Of course I can make this argument because I benefit from a secular education system that helped balance the fundamentalist dogma foisted on me by my family and my Indiana backwater town. That education system had been dismantled 12 years later when my younger sister followed. She's still "Christian", still in Indiana. Go figure.
Oh, and by the way, NYT, since you obviously haven't the benefit of a decent secular education:
Please, someone tell me what I am missing... Or why I should waste my time with the NYT...
mickleby, im sure the nyt realizes the president is currently breaking the law. i guess they could just replace most of the list with "make sure/force the president to follow the law" but that wouldnt be very informative now would it? are you really complaining that the times is being too specific? quite bizarre.
about the article, im a bit pessimistic about reform at this point. george bush is a tyrant (and i dont mean that to be provocative hyperbole, i mean he has given himself the powers of a tyrant). merely passing legislation against things the president is doing will have no real impact because the bush administration really believes that they are not limited by congress (for example, the nsa domestic spying is explicitly and obviously forbidden by fisa, an act of congress). therefore they could just ignore whatever legislation congress passes in the future. a confrontation of some sort might need to occur for progress to actually happen. even though theyve stopped that specific domestic spying program, they make no secret of the fact that they believe they have the right to start it (or something similar) up at any point, and without notifying anyone. they stopped that program for merely pragmatic reasons, to avoid confrontation, nothing fundamentally changed there. similarly, they changed jose padilla's status at the last minute in order to avoid confrontation with the courts. they dont want their rights to be limited, which is what would happen if these confrontations did occur. their concept of executive power is more important to them than whether jose padilla is an enemy combatant or not. its more important to me too, and the president should be forced to recognize the constitutional limits of executive power, its not nearly enough for him to simply stop his abuses.
i shouldve read that greenwald article before posting. let me amend my comment to just "go read the greenwald link".
So I slept on it to be sure I couldn't figure this out myself...
Bush wasn't elected.
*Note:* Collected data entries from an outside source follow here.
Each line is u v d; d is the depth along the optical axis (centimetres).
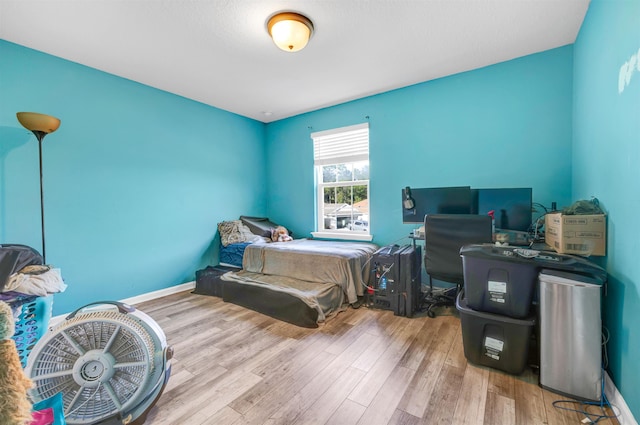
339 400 151
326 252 303
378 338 221
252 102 383
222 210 410
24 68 238
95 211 280
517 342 165
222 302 312
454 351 199
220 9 196
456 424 133
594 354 143
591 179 193
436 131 319
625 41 136
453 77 306
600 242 162
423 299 296
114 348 124
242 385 164
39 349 116
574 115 243
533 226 254
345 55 262
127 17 203
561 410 140
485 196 264
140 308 292
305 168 437
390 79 317
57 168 256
Not in 2000; not in 2004. That's clear, even to the NYT.
Bush is a rampant war criminal, guilty of countless crimes against humanity. The NYT describe it as lawless, but they can't deny it.
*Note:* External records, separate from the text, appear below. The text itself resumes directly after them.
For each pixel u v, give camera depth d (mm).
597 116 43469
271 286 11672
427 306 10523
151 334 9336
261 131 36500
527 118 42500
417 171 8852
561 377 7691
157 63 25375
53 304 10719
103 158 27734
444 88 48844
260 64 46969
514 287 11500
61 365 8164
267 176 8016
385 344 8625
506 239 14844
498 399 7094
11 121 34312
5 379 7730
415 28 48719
Laws already exist -- they are ignored -- nothing is done. What purpose is served by the charade that we have a functioning Constitutional government? More laws clearly are not needed.
The facts are evident. What will hearings prove? We know that Bush lost in 2000. And still the American people do not rise up. We know that torture is a crime against humanity. And still the people do not rise up. An American city was destroyed on national television. And still no revolt. What more can hearings possibly do?
Now some optimists may say that this is a political problem to be solved through political maneuvering. The election was not observed in 2000. But is this an overarching issue to the leading Democrats? Indeed, to which Dems is it on the radar? Not one likely to be "s-elected" by the U.S. elite in 2008. The Bush regime has radically undermined the education system in the U.S., but is this a Democratic rallying cry? Doesn't this show you that the Dems like the status quo? Don't you remember it was the Dems who brought us NAFTA and Telecomm deregulation? And for that matter what prominent Democrat came to California to clearly explain the energy deregulation that led ultimately to the overthrow of the elected Governor? Not one!
The NYT Editorial, even the Greenwald piece -- these are just a distraction and a way for the facilitator class to shrug off impotence and to deny indifference.
Kids need an education or they won't be able to string together the premises necessary to conclude that private tyrannies cannot be trusted to count the votes in a democracy. There is no more central issue.